The first of these is now on yarnpond for testing. It was the result of a few evenings working away on short rows and combining one of my favourite stitch combinations, welt stitch, with a fisherman’s rib. I confess I used to hate any sort of ribbing but about 18 months ago, I did a day’s workshop on ‘continental knitting’ and haven’t looked back since. With continental knitting you hold your yarn in your left hand and pick the stitch through using your right hand – sort of crochet-esque.

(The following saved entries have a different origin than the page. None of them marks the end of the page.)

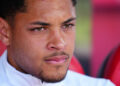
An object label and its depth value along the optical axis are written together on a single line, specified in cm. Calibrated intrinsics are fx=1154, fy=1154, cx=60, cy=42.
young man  225
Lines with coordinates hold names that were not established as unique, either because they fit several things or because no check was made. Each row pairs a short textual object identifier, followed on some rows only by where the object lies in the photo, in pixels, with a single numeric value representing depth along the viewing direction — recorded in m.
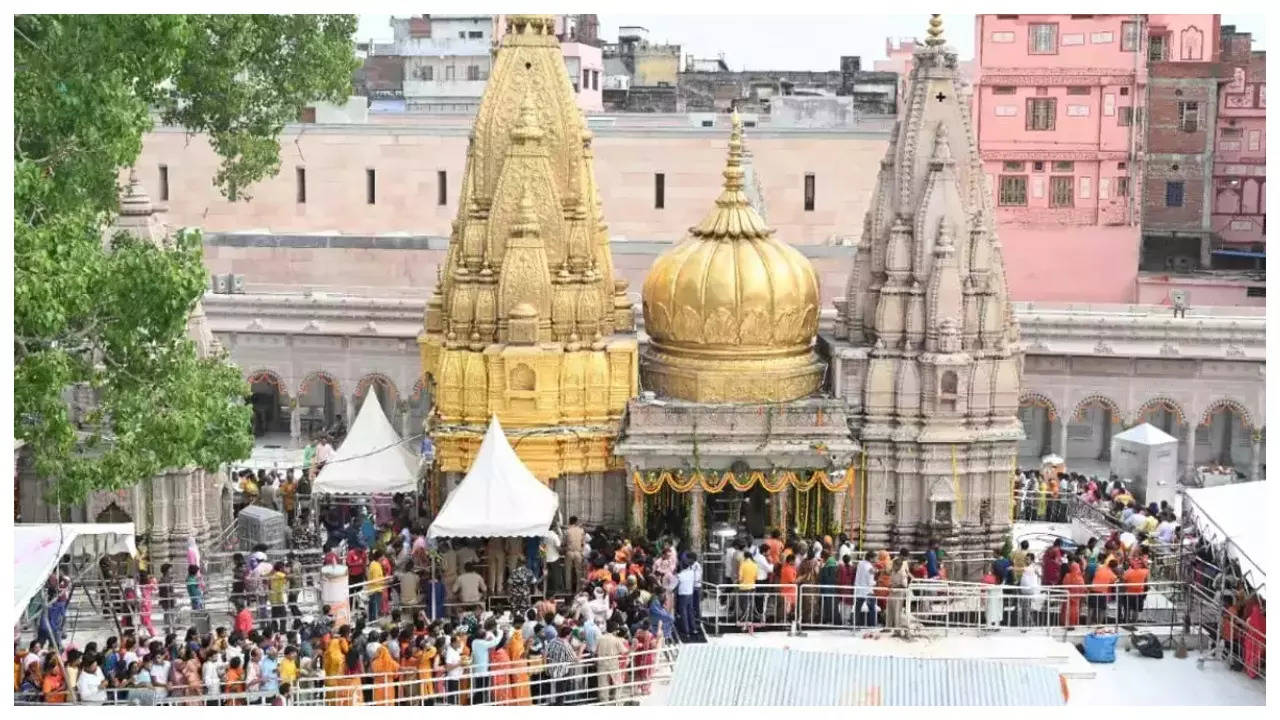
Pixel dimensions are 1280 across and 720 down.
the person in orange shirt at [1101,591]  22.72
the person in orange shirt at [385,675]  19.67
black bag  21.78
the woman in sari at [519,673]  19.86
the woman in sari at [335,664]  19.72
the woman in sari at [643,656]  20.31
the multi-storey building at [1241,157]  54.53
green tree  17.47
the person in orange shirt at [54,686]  18.84
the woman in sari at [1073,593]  22.70
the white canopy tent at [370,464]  26.23
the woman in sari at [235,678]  19.27
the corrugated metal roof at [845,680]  18.34
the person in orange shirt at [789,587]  22.81
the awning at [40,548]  18.72
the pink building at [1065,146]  46.88
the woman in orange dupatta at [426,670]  19.75
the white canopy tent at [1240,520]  20.84
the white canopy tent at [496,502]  23.33
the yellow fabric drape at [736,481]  24.94
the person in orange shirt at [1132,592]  22.64
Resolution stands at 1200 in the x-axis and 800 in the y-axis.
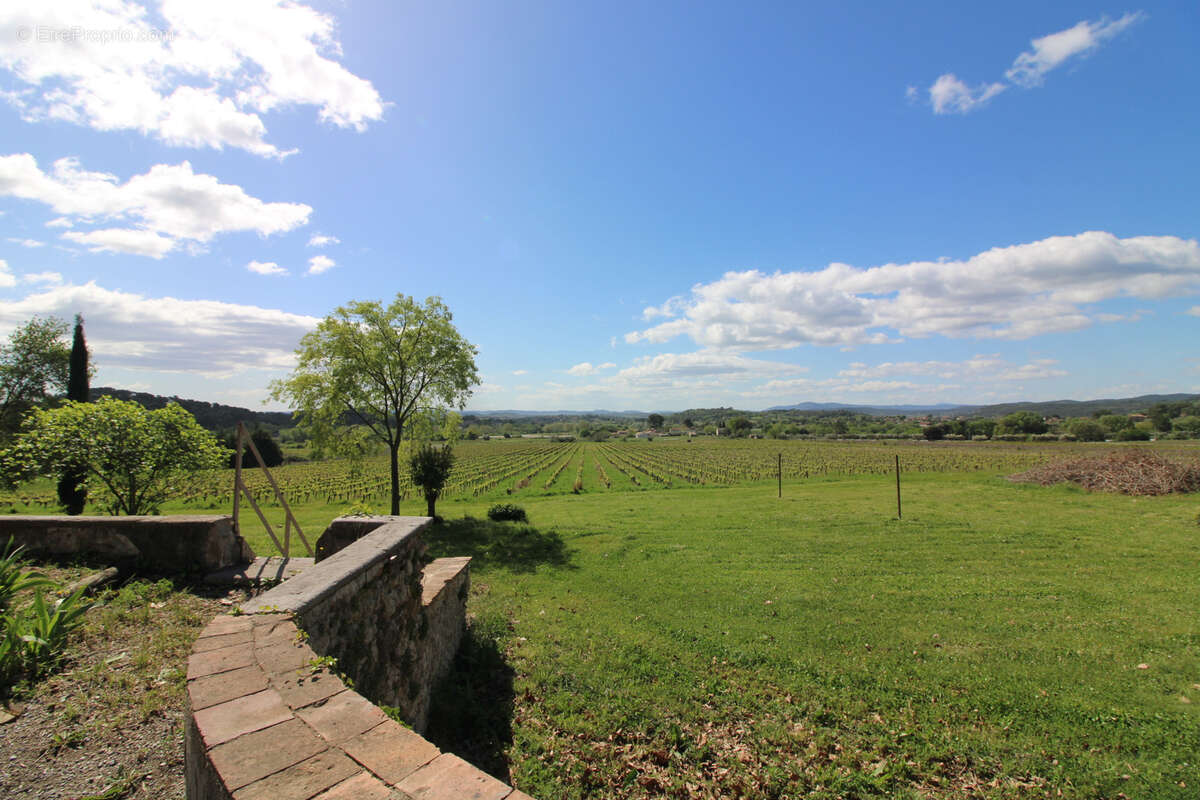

I was taught to knit by ‘throwing’ that is holding the working yarn in your right hand and wrapping it round the needle. This was done using long needles with the right hand needle firmly tucked under your arm. This worked fine for me for a long time, till I started doing larger projects and long needles didn’t work and the work itself got heavier and heavier. Solution – circular needles. This was fine till I bought issue 4 of Laine magazine. In that there is a gorgeous fisherman’s rib long cardigan. I loved the look of it was there was no way I could have completed such a big project – all in k1, p1 rib – even if the k1 was k1b. I knew how continental knitting worked, so the theory was there, and could see that it was bound to be more efficient – no more of that backwards and forwards with the yarn or crucially, crossing it over between each stitch when ribbing. I did have a couple of attempts at doing it but it was just too difficult. Then I saw a local knit specialist, Gwen Wagner-Adair (https://www.instagram.com/petitchoufleur/) was offering a day’s workshop on continental knitting. This sounded perfect and in fact was perfect. Having to spend the day focused only on ‘getting it’ was the best thing I could have done. I’ve never looked back. I have also not made the Laine long rib Morginn cardigan either – but now I can whenever I want.
So with my new found delight and ability to work a rib without feeling that I’ve having to do twice the work, I started to experiment with fisherman’s rib and short rows. The result is the Ribble Cowl. Ribble is the name of the river that flows through my home town of Preston in Lancashire. It’s a beautiful river and I hope the cowl lives up to its name.